Irredeemably Violent and Undeterrable: How Flawed Assumptions Justify a Broad Application of the Terrorism Enhancement, Contradict Sentencing Policy, and Diminish U.S. National Security
Some see the terrorism enhancement as a “draconian” measure that treats disparate crimes alike and is founded on a “monolithic perception of terrorism.” Others declare terrorism a “modern-day . . . bubonic plague” and note that the enhancement reflects Congress’s explicit legislative intent. From this perspective, the enhancement’s severity and sweep are justified because terrorists are “unique among criminals.” Driven by ideology, they are irredeemable, undeterrable, and refractive to rehabilitation. Following the Supreme Court’s decision in United States v. Booker—that the Guidelines are merely advisory in nature—federal courts have had to chart their own courses through these philosophic contradictions and competing objectives.
The first three Parts of this Note explore the divergent ways federal courts have sought to reconcile this conflict and apply the terrorism enhancement to material support offenses. Part I examines how courts have interpreted Section 3A1.4’s requirements to create a framework in which a broad array of material support offenses can trigger the enhancement. In Parts II and III, this Note explores the split among federal courts over when the enhancement should apply. Some courts justify its broad application by reasoning that terrorists are distinct from other criminals and refractive to rehabilitation. These courts apply the terrorism enhancement even when first-time offenders are convicted of nonviolent, material support crimes. In Part III, however, this Note highlights several decisions in which courts distinguish defendants who directly facilitated violent attacks from those with more attenuated involvement. In these cases, judges have refused to apply the terrorism enhancement or justified a downward departure based on a defendant’s unique history, the nature of the offense, and the potential for rehabilitation.
Part IV then examines whether research into the nature of violent extremism supports the assumption that terrorists and their supporters are truly distinct from other criminals. In reviewing the work of psychologists who have explored such issues, this Note finds that a categorical approach, which treats all terrorists and facilitators alike, does not align with current understandings of radicalization and ignores the potential for rehabilitation. After considering disengagement and rehabilitation efforts in the Netherlands and Italy, this Note finds that a more nuanced approach to terrorism sentencing could enable some nonviolent offenders to disengage from violent extremism and lead productive lives in society.
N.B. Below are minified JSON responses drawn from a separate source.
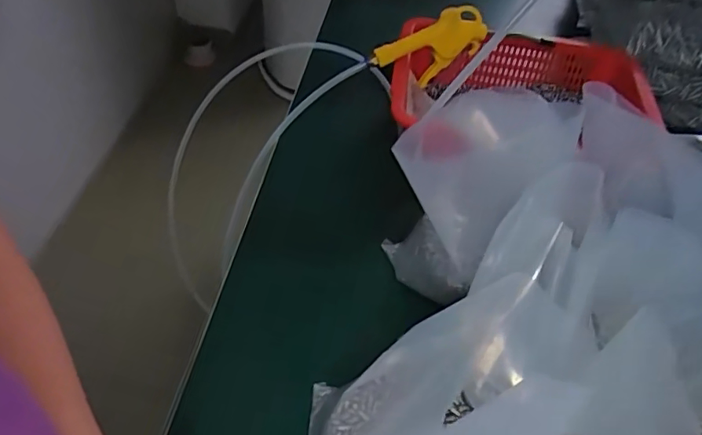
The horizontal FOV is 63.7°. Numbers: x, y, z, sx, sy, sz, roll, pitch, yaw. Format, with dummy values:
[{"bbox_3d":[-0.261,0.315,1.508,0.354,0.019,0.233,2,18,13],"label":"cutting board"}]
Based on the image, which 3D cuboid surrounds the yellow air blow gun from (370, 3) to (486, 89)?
[{"bbox_3d":[0.099,-0.204,0.684,0.129,0.074,0.027,-28,34,10],"label":"yellow air blow gun"}]

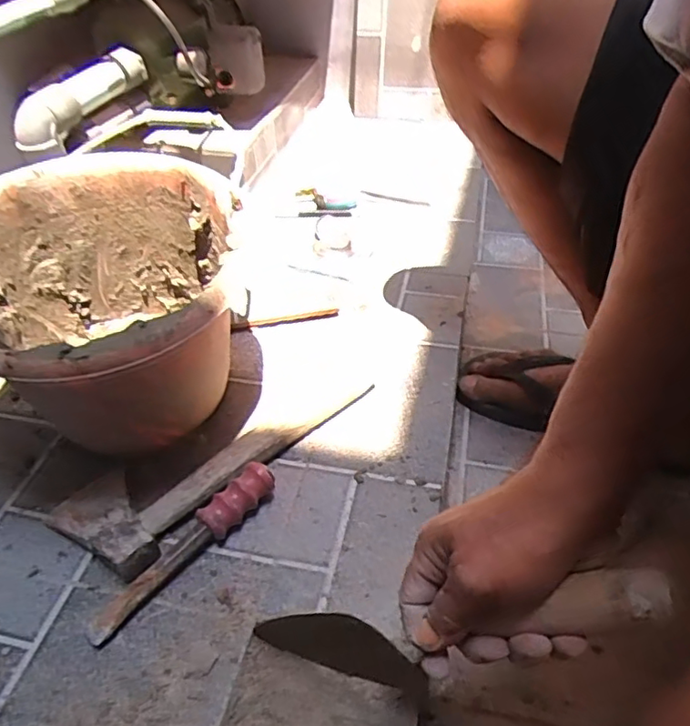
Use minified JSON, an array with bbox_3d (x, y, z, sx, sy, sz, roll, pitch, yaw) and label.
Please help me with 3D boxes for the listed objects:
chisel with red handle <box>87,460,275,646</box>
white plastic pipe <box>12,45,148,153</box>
[{"bbox_3d":[-0.133,0.147,0.482,0.034,0.037,0.179,32,52,32],"label":"chisel with red handle"},{"bbox_3d":[-0.354,-0.366,0.797,0.054,0.059,0.248,7,43,10],"label":"white plastic pipe"}]

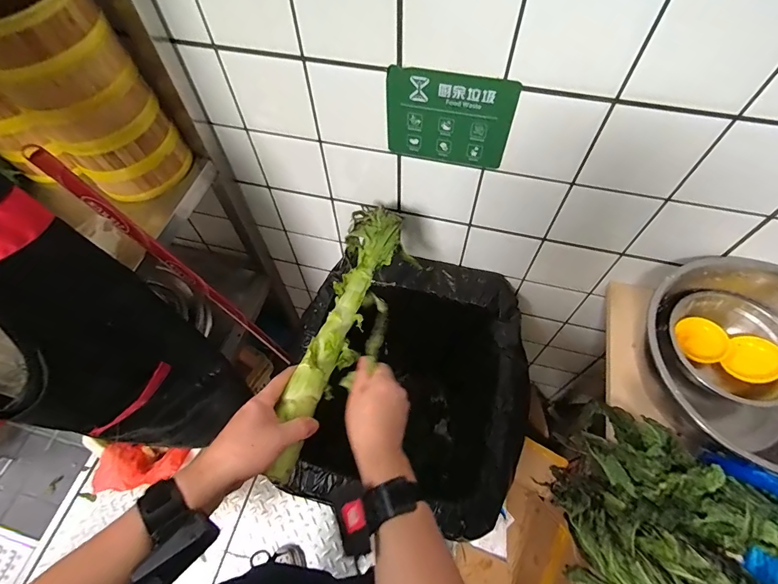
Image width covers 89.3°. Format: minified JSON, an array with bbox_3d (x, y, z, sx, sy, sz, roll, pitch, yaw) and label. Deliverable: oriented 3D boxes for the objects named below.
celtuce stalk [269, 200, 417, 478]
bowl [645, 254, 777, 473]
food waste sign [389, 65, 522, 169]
[{"bbox_3d":[-0.067,0.054,0.553,0.082,0.071,0.396,16,62,10],"label":"celtuce stalk"},{"bbox_3d":[0.586,0.130,0.661,0.300,0.184,0.337,-27,63,-13],"label":"bowl"},{"bbox_3d":[0.095,-0.267,0.623,0.190,0.152,0.006,11,59,7],"label":"food waste sign"}]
The final Part of this Note argues that the broad application of Section 3A1.4 to material support offenses is ultimately counterproductive because it may actually increase the chance of recidivism, facilitate further radicalization, and impede overarching U.S. counter-terrorism goals. This Note finds that the sweeping application of the terrorism enhancement to disparate crimes not only undermines the legislative intent of the Sentencing Guidelines but is also unsupported by empirical research and decreases U.S. national security. Ultimately, this Note recommends that Congress and the Sentencing Commission revise the terrorism enhancement to apply more narrowly and exclude material support offenses.